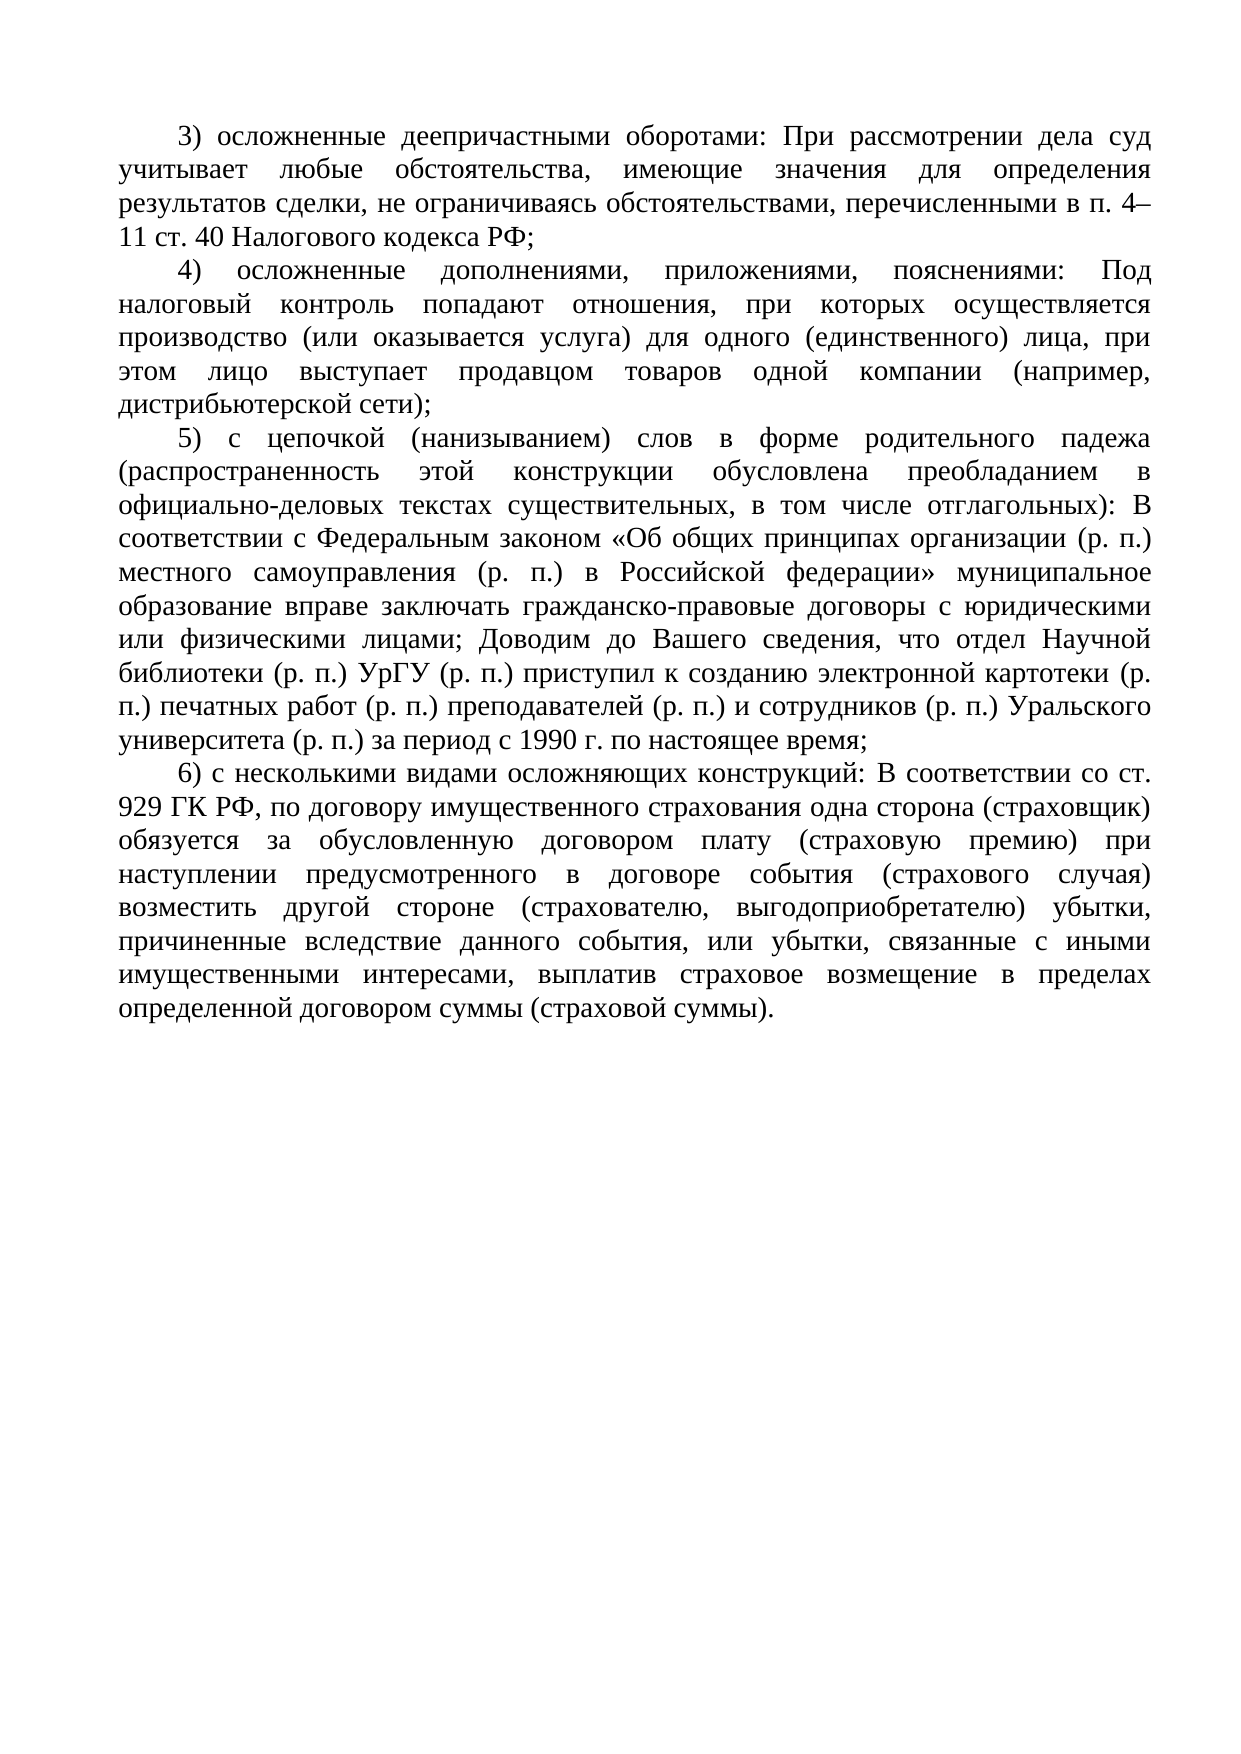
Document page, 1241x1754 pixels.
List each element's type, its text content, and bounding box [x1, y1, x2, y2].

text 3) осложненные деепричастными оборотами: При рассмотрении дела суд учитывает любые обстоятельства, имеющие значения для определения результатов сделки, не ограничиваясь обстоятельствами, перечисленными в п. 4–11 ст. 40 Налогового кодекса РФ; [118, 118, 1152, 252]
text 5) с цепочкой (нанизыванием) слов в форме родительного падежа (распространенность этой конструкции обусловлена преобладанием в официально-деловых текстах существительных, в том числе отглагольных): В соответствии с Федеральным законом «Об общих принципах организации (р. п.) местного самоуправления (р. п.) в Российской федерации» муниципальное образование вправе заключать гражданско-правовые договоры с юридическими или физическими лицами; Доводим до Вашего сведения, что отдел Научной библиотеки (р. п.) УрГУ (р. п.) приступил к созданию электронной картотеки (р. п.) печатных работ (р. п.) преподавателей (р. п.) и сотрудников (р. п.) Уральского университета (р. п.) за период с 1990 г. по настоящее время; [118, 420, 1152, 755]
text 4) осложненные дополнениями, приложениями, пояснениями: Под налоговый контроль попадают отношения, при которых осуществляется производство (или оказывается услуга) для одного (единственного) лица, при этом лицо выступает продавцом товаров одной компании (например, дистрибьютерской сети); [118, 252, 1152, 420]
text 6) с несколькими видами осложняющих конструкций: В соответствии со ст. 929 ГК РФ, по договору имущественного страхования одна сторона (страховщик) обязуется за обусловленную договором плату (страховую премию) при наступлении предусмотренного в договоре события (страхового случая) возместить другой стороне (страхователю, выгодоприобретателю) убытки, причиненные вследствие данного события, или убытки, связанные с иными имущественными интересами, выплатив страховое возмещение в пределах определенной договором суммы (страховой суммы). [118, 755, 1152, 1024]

**INSTRUCTIONS FOR THE TASK:** Each line of the listing above belongs in the answer exactly as written; the pictures do not.

**RESPONSE TO THE TASK:**
Document page, 1241x1754 pixels.
List each element's type, its text content, and bounding box [x1, y1, x2, y2].

text 3) осложненные деепричастными оборотами: При рассмотрении дела суд учитывает любые обстоятельства, имеющие значения для определения результатов сделки, не ограничиваясь обстоятельствами, перечисленными в п. 4–11 ст. 40 Налогового кодекса РФ; [118, 118, 1152, 252]
text 5) с цепочкой (нанизыванием) слов в форме родительного падежа (распространенность этой конструкции обусловлена преобладанием в официально-деловых текстах существительных, в том числе отглагольных): В соответствии с Федеральным законом «Об общих принципах организации (р. п.) местного самоуправления (р. п.) в Российской федерации» муниципальное образование вправе заключать гражданско-правовые договоры с юридическими или физическими лицами; Доводим до Вашего сведения, что отдел Научной библиотеки (р. п.) УрГУ (р. п.) приступил к созданию электронной картотеки (р. п.) печатных работ (р. п.) преподавателей (р. п.) и сотрудников (р. п.) Уральского университета (р. п.) за период с 1990 г. по настоящее время; [118, 420, 1152, 755]
text 4) осложненные дополнениями, приложениями, пояснениями: Под налоговый контроль попадают отношения, при которых осуществляется производство (или оказывается услуга) для одного (единственного) лица, при этом лицо выступает продавцом товаров одной компании (например, дистрибьютерской сети); [118, 252, 1152, 420]
text 6) с несколькими видами осложняющих конструкций: В соответствии со ст. 929 ГК РФ, по договору имущественного страхования одна сторона (страховщик) обязуется за обусловленную договором плату (страховую премию) при наступлении предусмотренного в договоре события (страхового случая) возместить другой стороне (страхователю, выгодоприобретателю) убытки, причиненные вследствие данного события, или убытки, связанные с иными имущественными интересами, выплатив страховое возмещение в пределах определенной договором суммы (страховой суммы). [118, 755, 1152, 1024]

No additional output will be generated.